Written task
Please repeat every entry that follows, keeping each one exactly the same.

[Bounding box prediction data]
◇ ◇ ◇ ◇ ◇ ◇ ◇

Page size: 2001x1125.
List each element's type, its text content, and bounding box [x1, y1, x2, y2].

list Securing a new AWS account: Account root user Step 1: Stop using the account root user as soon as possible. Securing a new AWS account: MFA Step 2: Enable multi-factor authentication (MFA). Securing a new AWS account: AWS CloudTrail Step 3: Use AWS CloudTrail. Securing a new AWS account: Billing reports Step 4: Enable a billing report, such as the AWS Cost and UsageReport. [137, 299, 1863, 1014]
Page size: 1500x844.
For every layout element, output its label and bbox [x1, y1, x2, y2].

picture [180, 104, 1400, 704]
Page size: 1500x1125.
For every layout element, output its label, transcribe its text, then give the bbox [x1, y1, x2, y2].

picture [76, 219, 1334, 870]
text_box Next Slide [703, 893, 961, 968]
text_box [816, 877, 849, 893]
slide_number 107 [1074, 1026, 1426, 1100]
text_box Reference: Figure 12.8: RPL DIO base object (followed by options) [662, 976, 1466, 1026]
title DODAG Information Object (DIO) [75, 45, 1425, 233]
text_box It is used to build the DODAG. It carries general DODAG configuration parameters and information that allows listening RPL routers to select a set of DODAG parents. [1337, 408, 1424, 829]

◇ ◇ ◇ ◇ ◇ ◇ ◇

Exercise response
Page size: 2001x1125.
List each element's type, its text content, and bounding box [x1, y1, x2, y2].

list Securing a new AWS account: Account root user Step 1: Stop using the account root user as soon as possible. Securing a new AWS account: MFA Step 2: Enable multi-factor authentication (MFA). Securing a new AWS account: AWS CloudTrail Step 3: Use AWS CloudTrail. Securing a new AWS account: Billing reports Step 4: Enable a billing report, such as the AWS Cost and UsageReport. [137, 299, 1863, 1014]
Page size: 1500x844.
For every layout element, output its label and bbox [x1, y1, x2, y2].

picture [180, 104, 1400, 704]
Page size: 1500x1125.
For every layout element, output its label, transcribe its text, then give the bbox [x1, y1, x2, y2].

picture [76, 219, 1334, 870]
text_box Next Slide [703, 893, 961, 968]
text_box [816, 877, 849, 893]
slide_number 107 [1074, 1026, 1426, 1100]
text_box Reference: Figure 12.8: RPL DIO base object (followed by options) [662, 976, 1466, 1026]
title DODAG Information Object (DIO) [75, 45, 1425, 233]
text_box It is used to build the DODAG. It carries general DODAG configuration parameters and information that allows listening RPL routers to select a set of DODAG parents. [1337, 408, 1424, 829]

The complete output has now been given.